Background:

Guillain-Barré syndrome (GBS) is an acute demyelinating polyradiculoneuropathy, of autoimmune origin, with heterogeneous clinical variants. It is the most frequent cause of flaccid paralysis in children. Incidence of 0.38-0.91 cases per 100,000, rare in children under 2 years.

Objective:

The objective of the study was to describe the clinical severity and complications in pediatric patients aged 1-18 years with GBS.

Methods:

A descriptive and retrospective analysis was carried out.
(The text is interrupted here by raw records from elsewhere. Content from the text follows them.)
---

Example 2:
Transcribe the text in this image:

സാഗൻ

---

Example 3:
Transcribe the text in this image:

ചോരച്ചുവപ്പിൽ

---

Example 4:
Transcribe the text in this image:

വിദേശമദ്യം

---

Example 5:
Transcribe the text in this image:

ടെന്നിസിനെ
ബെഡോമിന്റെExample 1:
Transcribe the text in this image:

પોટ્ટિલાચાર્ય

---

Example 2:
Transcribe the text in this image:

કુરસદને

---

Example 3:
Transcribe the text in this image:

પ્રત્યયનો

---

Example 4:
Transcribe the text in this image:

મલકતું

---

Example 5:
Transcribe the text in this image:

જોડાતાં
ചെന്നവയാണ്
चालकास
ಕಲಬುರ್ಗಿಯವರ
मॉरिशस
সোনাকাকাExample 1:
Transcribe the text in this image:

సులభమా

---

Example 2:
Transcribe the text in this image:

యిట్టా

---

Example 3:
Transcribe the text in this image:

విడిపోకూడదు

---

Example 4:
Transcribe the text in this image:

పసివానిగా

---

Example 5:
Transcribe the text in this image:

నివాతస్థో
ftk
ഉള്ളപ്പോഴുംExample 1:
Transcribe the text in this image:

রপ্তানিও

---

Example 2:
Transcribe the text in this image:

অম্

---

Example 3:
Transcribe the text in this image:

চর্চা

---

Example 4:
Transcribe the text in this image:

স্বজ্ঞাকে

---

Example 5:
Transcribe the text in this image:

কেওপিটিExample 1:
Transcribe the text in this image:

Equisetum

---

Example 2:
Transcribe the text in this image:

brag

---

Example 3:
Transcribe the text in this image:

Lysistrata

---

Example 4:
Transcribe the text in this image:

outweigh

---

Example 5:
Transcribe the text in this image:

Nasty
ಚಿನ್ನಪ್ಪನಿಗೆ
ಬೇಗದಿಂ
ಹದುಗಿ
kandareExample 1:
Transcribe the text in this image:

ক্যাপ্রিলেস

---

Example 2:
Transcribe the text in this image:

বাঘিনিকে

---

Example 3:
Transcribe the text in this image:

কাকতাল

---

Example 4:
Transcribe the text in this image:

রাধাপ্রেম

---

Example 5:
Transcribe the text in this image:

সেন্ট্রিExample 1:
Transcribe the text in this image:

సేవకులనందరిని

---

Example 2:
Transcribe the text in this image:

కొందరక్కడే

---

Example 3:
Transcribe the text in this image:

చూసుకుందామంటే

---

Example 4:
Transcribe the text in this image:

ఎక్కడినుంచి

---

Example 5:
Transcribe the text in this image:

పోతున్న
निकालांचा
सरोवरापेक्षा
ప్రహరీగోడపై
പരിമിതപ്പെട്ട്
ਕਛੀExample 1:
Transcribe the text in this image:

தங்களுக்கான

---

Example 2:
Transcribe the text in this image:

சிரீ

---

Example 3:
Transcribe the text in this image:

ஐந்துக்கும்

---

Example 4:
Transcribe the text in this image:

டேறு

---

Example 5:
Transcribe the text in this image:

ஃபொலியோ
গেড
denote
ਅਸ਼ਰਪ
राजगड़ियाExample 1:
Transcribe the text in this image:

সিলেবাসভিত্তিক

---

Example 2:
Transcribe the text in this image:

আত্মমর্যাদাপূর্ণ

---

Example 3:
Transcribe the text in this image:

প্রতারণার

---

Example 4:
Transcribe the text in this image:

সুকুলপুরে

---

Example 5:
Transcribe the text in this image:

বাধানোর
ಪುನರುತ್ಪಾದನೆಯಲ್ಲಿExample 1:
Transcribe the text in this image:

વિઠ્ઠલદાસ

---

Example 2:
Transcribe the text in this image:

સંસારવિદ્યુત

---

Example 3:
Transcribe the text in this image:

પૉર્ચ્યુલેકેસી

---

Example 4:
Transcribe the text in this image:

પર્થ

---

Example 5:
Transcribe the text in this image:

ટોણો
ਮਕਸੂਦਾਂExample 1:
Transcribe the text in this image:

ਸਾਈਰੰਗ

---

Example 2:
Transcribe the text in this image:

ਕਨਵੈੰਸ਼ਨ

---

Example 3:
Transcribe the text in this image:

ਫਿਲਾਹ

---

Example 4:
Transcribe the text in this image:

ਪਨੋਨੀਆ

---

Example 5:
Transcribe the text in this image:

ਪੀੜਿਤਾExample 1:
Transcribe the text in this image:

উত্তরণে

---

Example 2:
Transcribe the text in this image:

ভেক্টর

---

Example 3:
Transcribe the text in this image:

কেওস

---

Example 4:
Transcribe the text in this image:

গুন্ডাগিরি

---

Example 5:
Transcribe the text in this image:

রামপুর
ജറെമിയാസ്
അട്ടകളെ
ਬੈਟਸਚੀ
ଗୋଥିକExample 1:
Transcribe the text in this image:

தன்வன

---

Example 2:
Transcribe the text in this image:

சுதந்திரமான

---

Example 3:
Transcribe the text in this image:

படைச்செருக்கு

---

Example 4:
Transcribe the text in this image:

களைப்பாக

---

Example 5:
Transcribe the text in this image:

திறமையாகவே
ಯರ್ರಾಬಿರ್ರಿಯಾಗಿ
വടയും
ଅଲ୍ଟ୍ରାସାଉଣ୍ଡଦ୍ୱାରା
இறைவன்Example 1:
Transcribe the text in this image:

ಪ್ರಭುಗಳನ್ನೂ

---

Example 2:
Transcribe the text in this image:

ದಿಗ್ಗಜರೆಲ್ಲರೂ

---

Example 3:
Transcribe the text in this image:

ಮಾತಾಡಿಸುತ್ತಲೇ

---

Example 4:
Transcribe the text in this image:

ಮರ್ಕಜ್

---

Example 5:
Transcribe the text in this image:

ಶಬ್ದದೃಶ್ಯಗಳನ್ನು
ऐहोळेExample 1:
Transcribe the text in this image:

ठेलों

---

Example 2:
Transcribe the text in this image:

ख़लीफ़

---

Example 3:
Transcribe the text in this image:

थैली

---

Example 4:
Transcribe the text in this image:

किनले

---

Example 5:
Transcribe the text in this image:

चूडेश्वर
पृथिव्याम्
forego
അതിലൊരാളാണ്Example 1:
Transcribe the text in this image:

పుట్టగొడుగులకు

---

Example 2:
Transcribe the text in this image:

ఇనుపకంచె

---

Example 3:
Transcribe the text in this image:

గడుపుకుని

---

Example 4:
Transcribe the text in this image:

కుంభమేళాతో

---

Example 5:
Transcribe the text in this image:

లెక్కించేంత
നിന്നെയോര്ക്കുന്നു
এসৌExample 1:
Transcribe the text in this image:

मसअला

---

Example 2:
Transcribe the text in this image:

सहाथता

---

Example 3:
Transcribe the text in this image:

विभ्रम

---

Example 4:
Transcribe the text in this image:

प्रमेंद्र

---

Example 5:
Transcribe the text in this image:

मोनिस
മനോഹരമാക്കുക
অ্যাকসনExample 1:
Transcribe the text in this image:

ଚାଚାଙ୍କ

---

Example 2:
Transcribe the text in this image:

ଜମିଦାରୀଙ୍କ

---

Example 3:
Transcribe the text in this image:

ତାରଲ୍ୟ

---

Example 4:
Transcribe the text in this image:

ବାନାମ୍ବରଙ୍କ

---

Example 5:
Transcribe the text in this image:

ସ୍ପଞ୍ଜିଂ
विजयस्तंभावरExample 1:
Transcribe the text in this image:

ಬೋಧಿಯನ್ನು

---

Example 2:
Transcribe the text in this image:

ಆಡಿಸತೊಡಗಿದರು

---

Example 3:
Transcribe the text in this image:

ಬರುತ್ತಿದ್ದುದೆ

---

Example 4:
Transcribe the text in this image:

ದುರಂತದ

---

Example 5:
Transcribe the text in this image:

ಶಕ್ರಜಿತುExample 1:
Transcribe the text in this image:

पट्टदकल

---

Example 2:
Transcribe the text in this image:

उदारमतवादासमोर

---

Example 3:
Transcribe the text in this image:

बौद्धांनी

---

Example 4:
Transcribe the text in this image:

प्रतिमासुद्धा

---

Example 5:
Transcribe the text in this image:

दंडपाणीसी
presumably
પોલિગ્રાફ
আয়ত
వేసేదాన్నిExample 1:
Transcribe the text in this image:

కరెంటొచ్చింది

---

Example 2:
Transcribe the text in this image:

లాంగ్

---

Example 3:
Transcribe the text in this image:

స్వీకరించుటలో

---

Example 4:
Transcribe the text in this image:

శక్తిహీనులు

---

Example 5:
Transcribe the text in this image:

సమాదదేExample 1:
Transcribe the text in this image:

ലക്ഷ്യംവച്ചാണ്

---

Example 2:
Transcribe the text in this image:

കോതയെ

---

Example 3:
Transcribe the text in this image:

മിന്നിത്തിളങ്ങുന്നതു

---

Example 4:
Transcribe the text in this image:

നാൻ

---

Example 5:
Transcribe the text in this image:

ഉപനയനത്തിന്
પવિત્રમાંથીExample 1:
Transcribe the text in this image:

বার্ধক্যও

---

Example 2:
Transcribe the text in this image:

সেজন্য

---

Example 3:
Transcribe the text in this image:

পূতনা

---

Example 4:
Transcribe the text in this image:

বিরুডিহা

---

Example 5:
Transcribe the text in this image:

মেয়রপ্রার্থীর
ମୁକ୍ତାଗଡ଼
We collected data from clinical files of patients of Legaria Pediatric Hospital with stellate ganglion block, period of 3 years (January 2015-December 2017).

Results:

Twenty-four patients, 18 men (75%) and 6 women (25%) were included in the study. The average age of 7.33 years (range: 1-16 years). School patients were the most affected (45.8%). Nearly 62.5% had previous respiratory infection. The most frequent clinical variant was acute inflammatory demyelinating (62.5%), axonal motor syndrome (29.2%), and Miller Fisher syndrome (8.3%). Nearly 16.7% presented dysautonomies requiring mechanical ventilation. Nearly 50% presented albuminocytological dissociation. The most frequent degree of clinical severity at admission was Grade IV on the Hughes scale (54.2%). The degree of clinical severity most frequent at discharge was Grade II on the Hughes scale (33.3%). Only 41.7% of patients received treatment with intravenous immunoglobulin (IVIG) at 1 g/kg/dia for 2 days.

Conclusions:

By means of contingency tables, the association between degree of severity at admission and discharge of GBS with respect to treatment with IVIG was determined. There is a 3.8 times greater risk of severity in patients without receiving the ideal treatment.